After 18 months of strike-ridden delay, RESCUE ME, FX’s smart and funny series following a ragtag team of New York firefighters, is finally back after a doozy of a fourth season – one that I feared may have spelled the end for Tommy Gavin (Denis Leary, who just might have the most multi-facetious sneer on television) and the men of 62 Truck. But as they say: time can heal even the deepest wounds.

Focus has been diverted away from the eternally melodramatic Gavin family and back to the firehouse, where a French journalist (Karina Lombard of THE 4400) is interviewing the team for her book about the 10th anniversary of Sept. 11, thereby bringing RESCUE ME’s emotional core back to the foreground, hearkening back to where the show started creatively: ripping open old wounds of tragedy while juxtaposing those moments with those of inspired humor. RESCUE ME is once again the show that can make you laugh, cry, and twist your stomach into knots all at the same time.


And what a relief it is to see the cast again – Lou! Mike! Crazy Sheila! — as if they were old friends, having never left: Tommy is continuing to dance along the line of sobriety and alcoholism as he deals with another one of his ex-wife Janet’s (the stunning Andrea Roth) boyfriends, this one a loudmouth who’s particularly good in the sack, played by Michael J. Fox with a winning sense of glee.

The supporting cast – one of the best on television – has extended their debauchery to a bar Mike (Michael Lombardi) invests in with his mother’s inheritance money along with Sean (Steven Pasquale) and Franco (Daniel Sunjata). They open it to attract women, but go about it the wrong way: mainly, they attempt to stylize the place by painting everything – everything – black.

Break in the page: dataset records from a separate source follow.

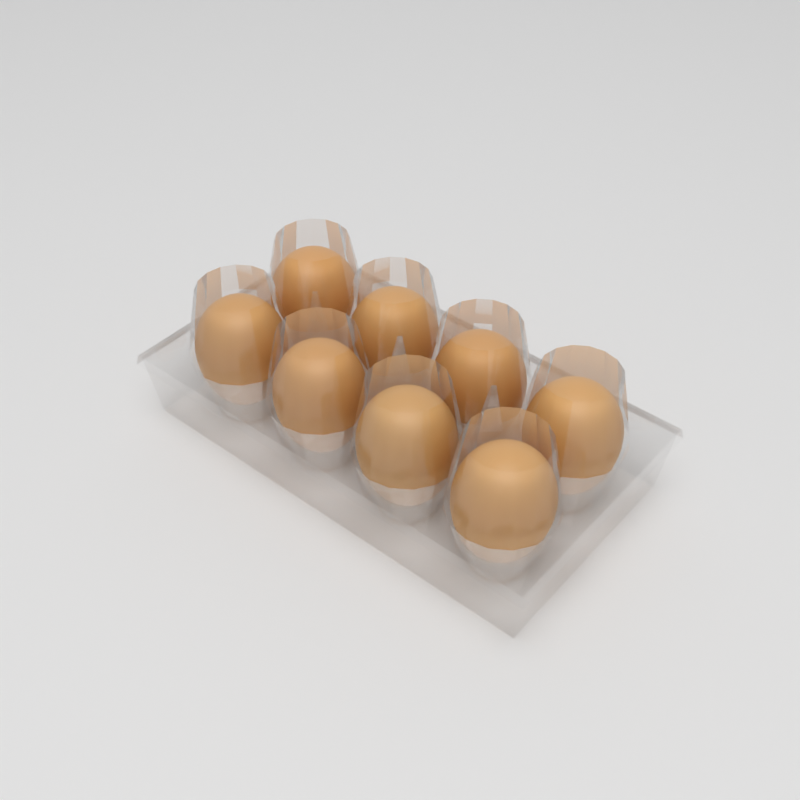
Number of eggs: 8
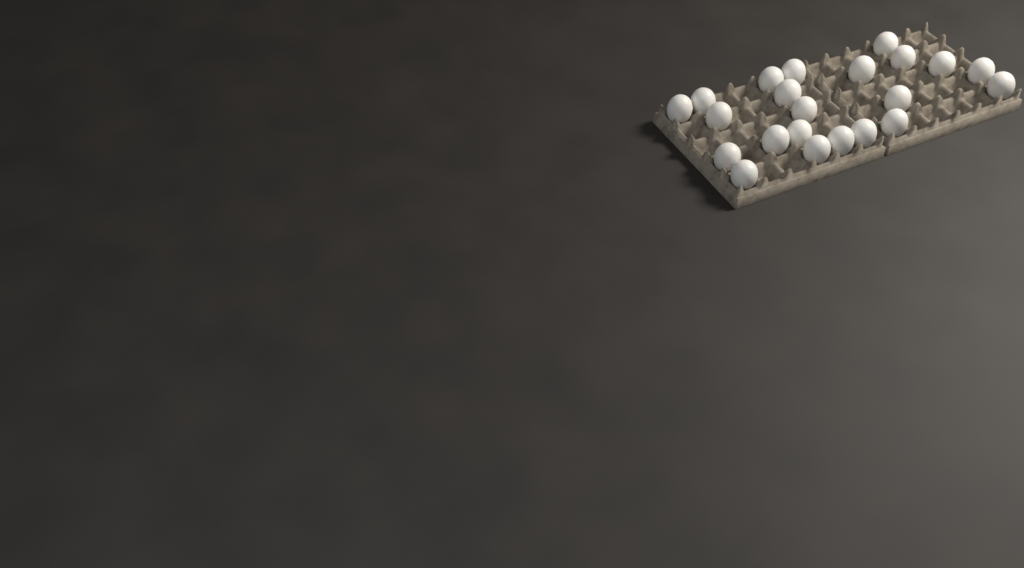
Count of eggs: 22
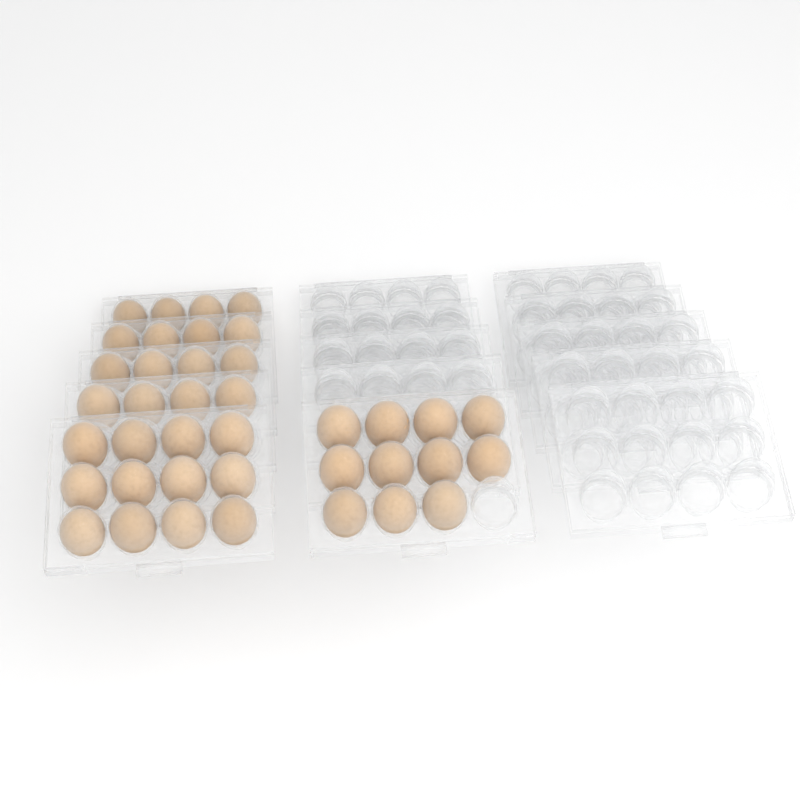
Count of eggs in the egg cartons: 39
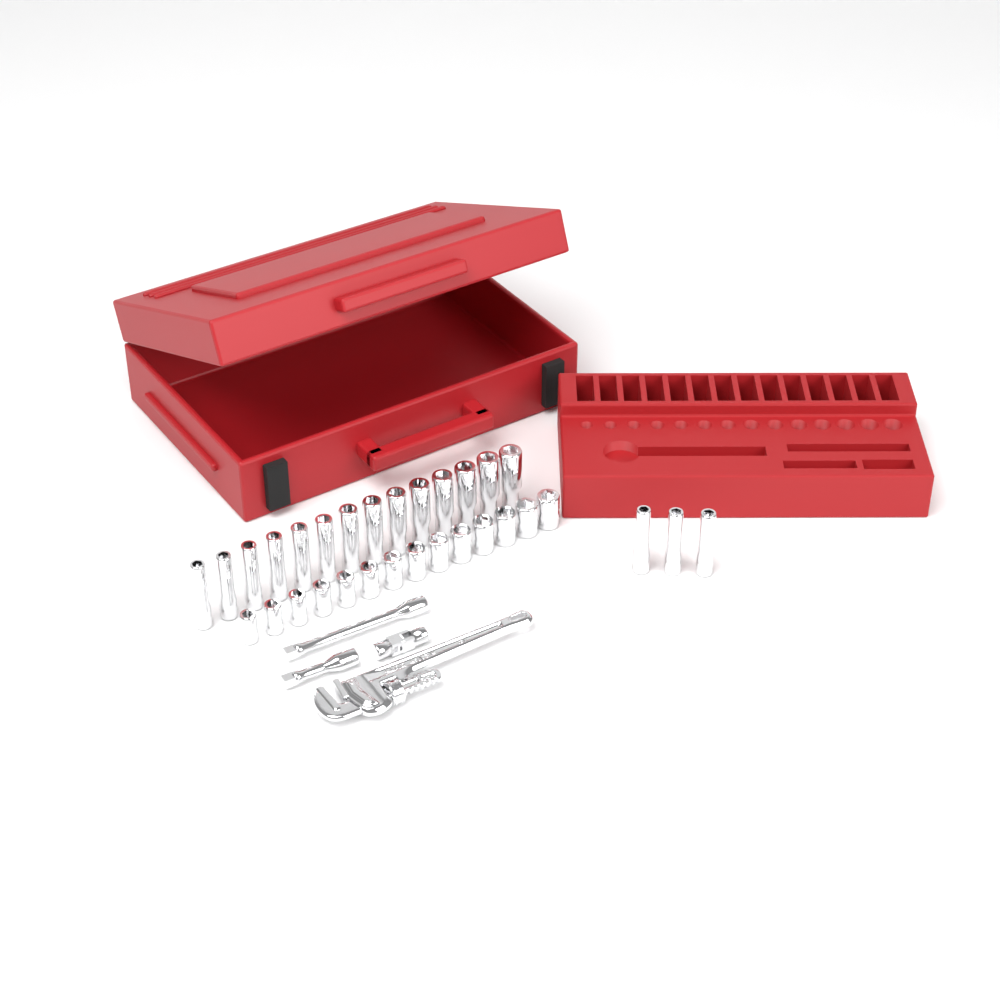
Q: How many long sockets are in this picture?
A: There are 17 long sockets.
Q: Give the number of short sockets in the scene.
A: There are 14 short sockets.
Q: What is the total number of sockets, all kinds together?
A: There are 31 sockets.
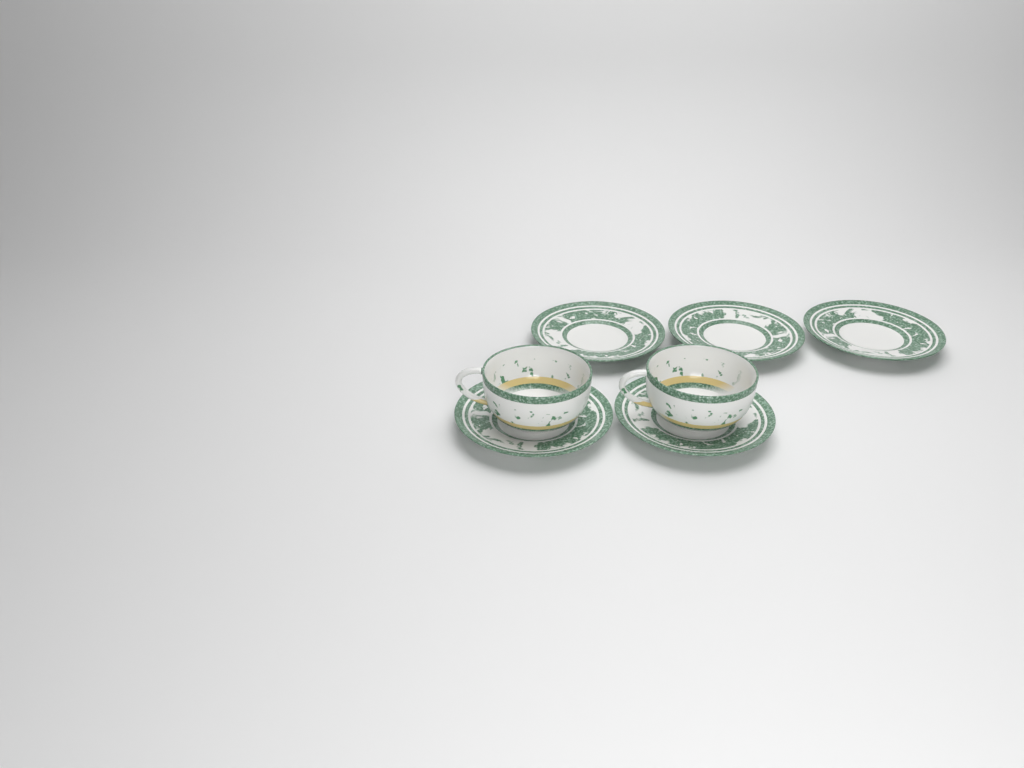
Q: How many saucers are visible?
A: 5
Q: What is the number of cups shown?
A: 2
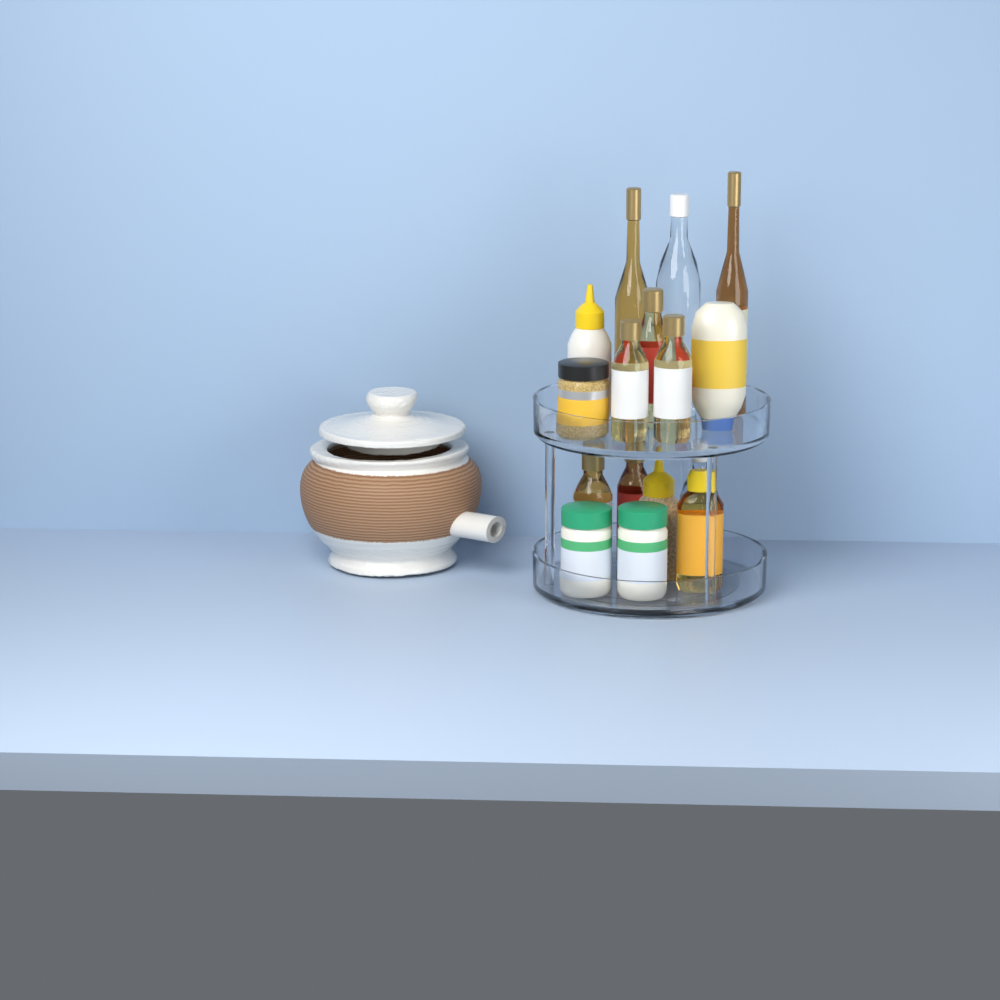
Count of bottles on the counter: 13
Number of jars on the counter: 3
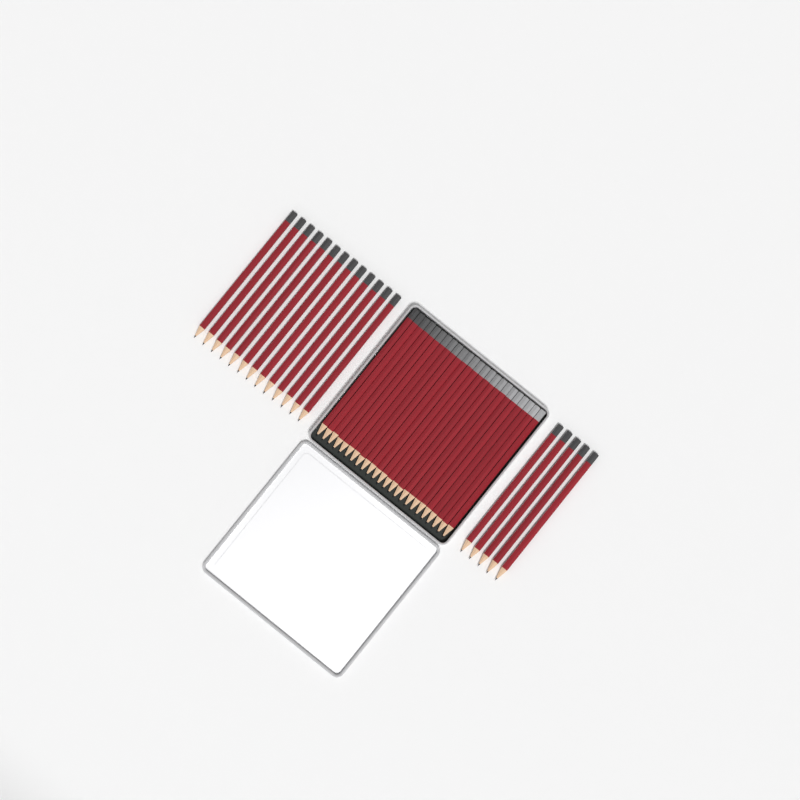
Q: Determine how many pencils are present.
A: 42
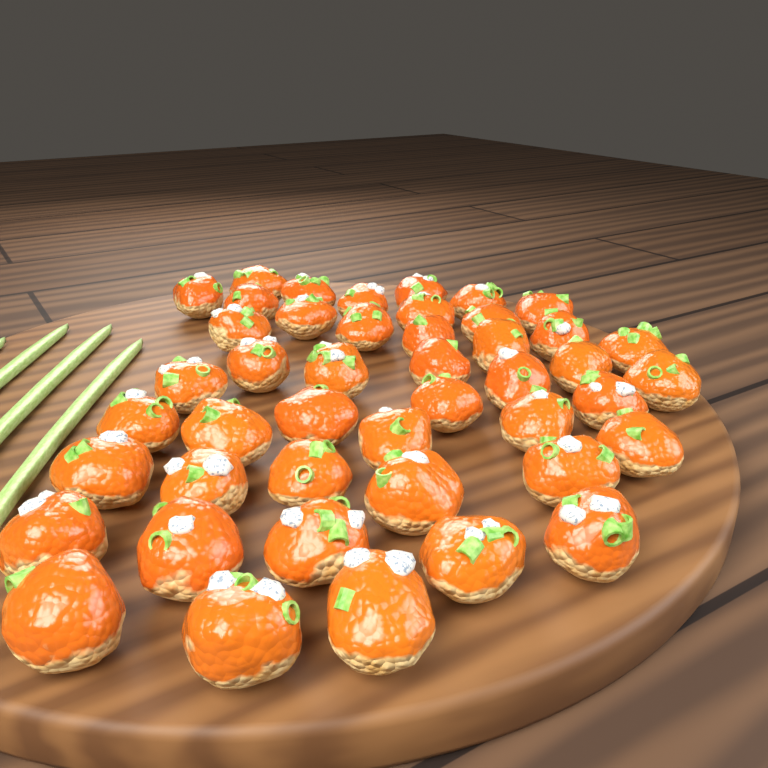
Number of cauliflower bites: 45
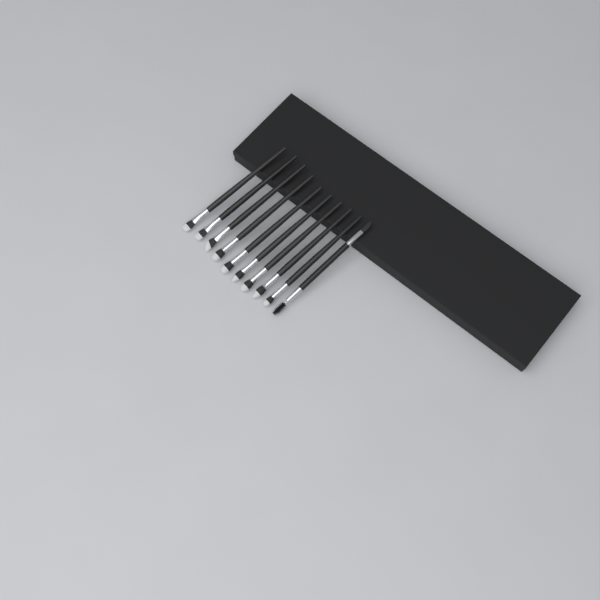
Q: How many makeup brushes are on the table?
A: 10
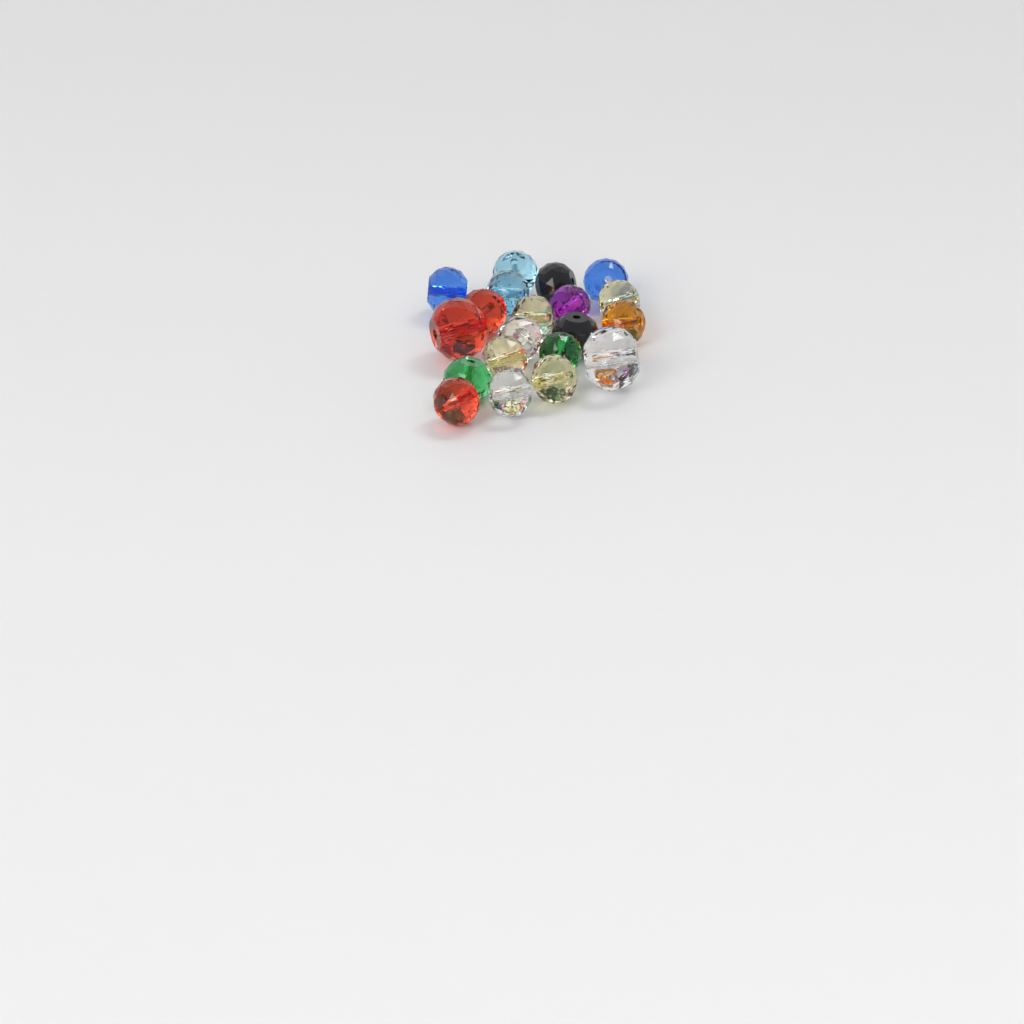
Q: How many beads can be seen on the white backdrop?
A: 20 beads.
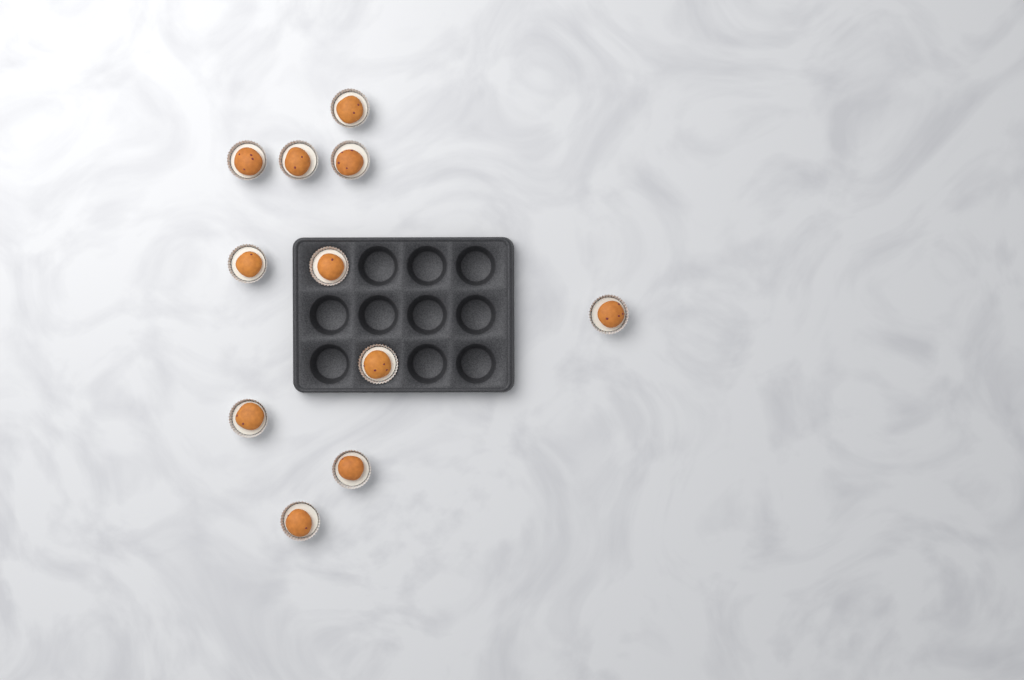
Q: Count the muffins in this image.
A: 11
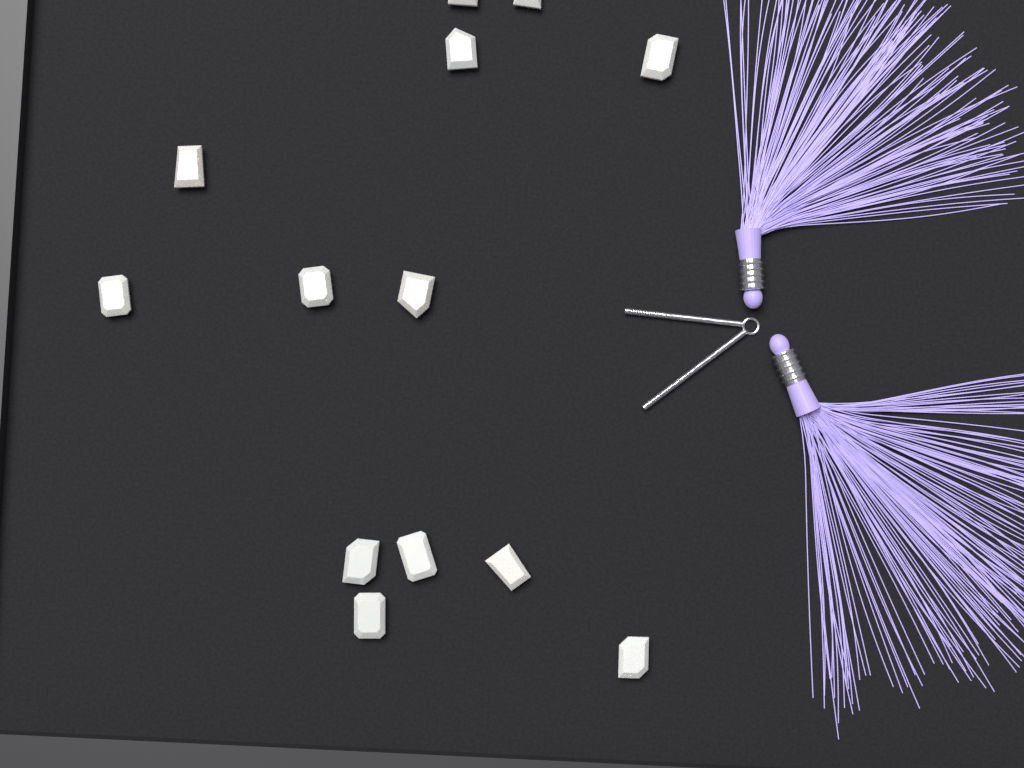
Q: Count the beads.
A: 13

But what threads this team together is the shared experience of running into the the Twin Towers confused, scared, and determined to save everyone they could. They all have their own quiet, personal moments: Callie Thorne’s Sheila has always been an off-the-wall loony, but this season she has one of the most poignant moments of the show; Franco is the black sheep, speaking out against the attacks as an inside job; one character develops cancer from helping clean up Ground Zero.

What has always been a potential problem for RESCUE ME has been that it can edge towards the threshold of exploiting tragedy for entertainment – but Leary along with fellow exec producer Peter Tolan have always proven themselves to have a handle on when to explore and when to venerate: seven of the first nine episodes are written by them, with both delicacy and a sharp-tongue.

In a cable oddity, RESCUE ME was picked up for 22 episodes this season (to air uninterrupted starting tonight) in addition to 18 more next season, to air in 2010. Catch it while it’s hot.